Dienstag, 16. Juli 2013

Little rays of sunshine

Baby flat fish who appeat to be smiling are hit with aquarrium visitors.
Six tiny thornback rays have hatched at Great Yarmouth Sea Life Centre, Norfolk, in the last three days during a 'baby boom'
Cute little creatures appear to be smiling but their 'eyes' are in fact gills

There must be something in the water. These little rays of sunshine appear to be smiling at just days old.

The tiny rays have arrived during a baby boom at Great Yarmouth’s Sealife Centre, Norfolk, drawing in visitors from far and wide.

At least six Thornbacked rays have hatched over the last three days alone.

And visitors eager for a gilimpse of their seemingly happy faces have been shocked to find what looks like eyes are in fact gills.

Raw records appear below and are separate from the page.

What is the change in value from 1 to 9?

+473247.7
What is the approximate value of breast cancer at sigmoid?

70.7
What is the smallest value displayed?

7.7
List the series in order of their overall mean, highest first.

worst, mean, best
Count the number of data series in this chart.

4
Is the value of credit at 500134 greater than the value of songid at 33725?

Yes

Happy tots: These tiny newborn thornback rays appear to be smiling at the visitors

The fascinating little creatures were born during a baby boom at Great Yarmouth Sea Life Centre, in Norfolk

Curator Christine Pitcher said: 'We took more ray eggs out of our main display tank this morning, and at least 20 of them seem to be fertile.

'It’s the right time of year for a baby boom, but I don’t recall ever having so many youngsters appearing at once before.

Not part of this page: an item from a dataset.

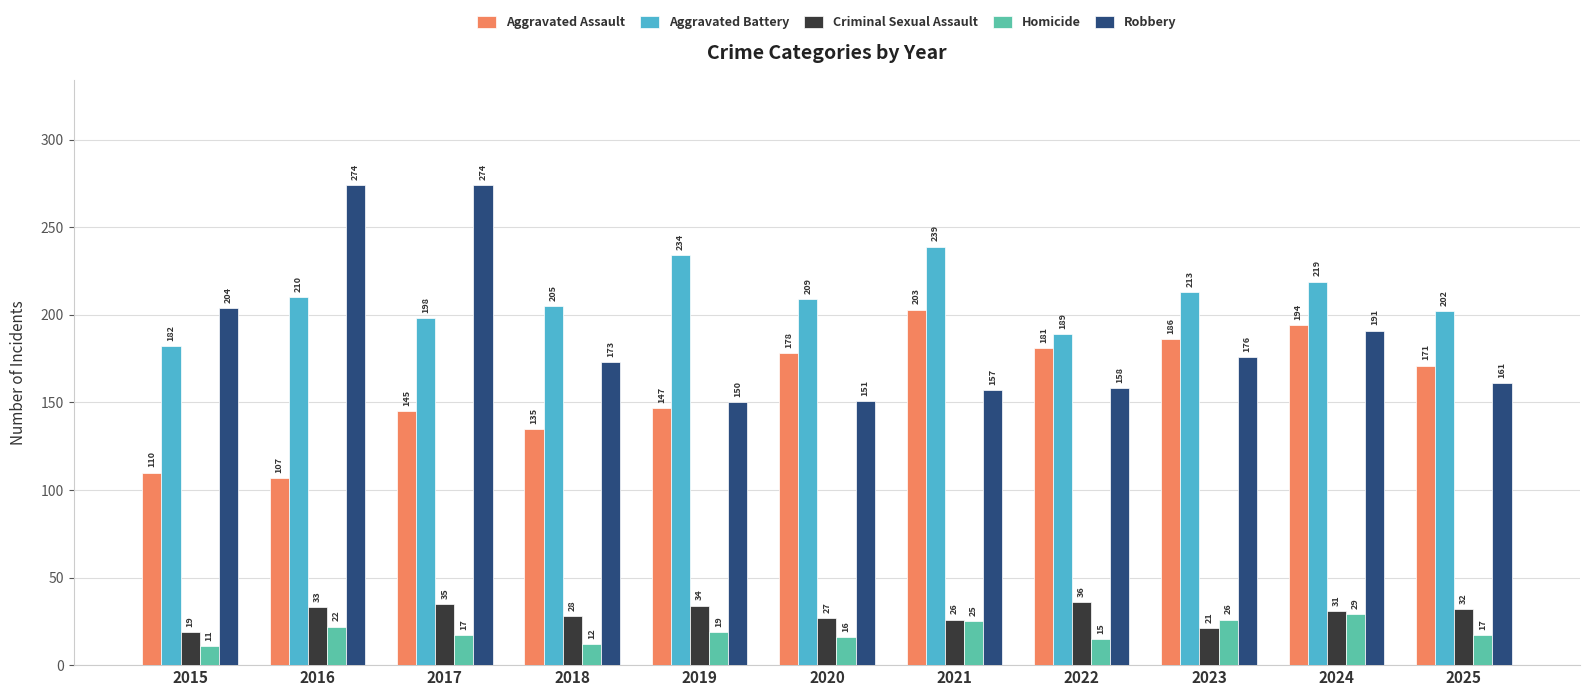

What is the total value across all series at 2025?

583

The miniature rays might appear to be smiling but in fact what looks like eyes are in fact tiny gills

A closer look at the 'face' reveals that there are no eyes on the underside of the tiny fish - there are on the upper side of the flat fish
'It’s the ultimate endorsement for our husbandry techniques and the quality of water and theming in our displays,' she added. Though the fish appear to be smiling, what looks to be it’s eyes are in fact gills for breathing on it’s underside. The rays' real eyes are on the front of it’s body.

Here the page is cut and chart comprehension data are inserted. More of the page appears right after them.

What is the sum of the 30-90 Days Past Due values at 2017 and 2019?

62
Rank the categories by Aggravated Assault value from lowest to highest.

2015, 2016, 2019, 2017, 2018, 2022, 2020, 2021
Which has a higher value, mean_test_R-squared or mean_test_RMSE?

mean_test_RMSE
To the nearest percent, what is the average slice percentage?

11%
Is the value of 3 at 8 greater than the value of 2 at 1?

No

The fish will live in a nursery tank until they are big enough to join the adult rays in huge open top tank. Thornbacked rays are the most common of nine species of rays in British waters. They can grow up to 1.2metres. They get their name because their upper body is covered in tiny prickles. Christine and her team are hoping the baby boom will rub off on their largest resident Aphropdite the nurse shark who has been mating with male Hercules.

'That would certainly be the "happy event" of the year,' she said.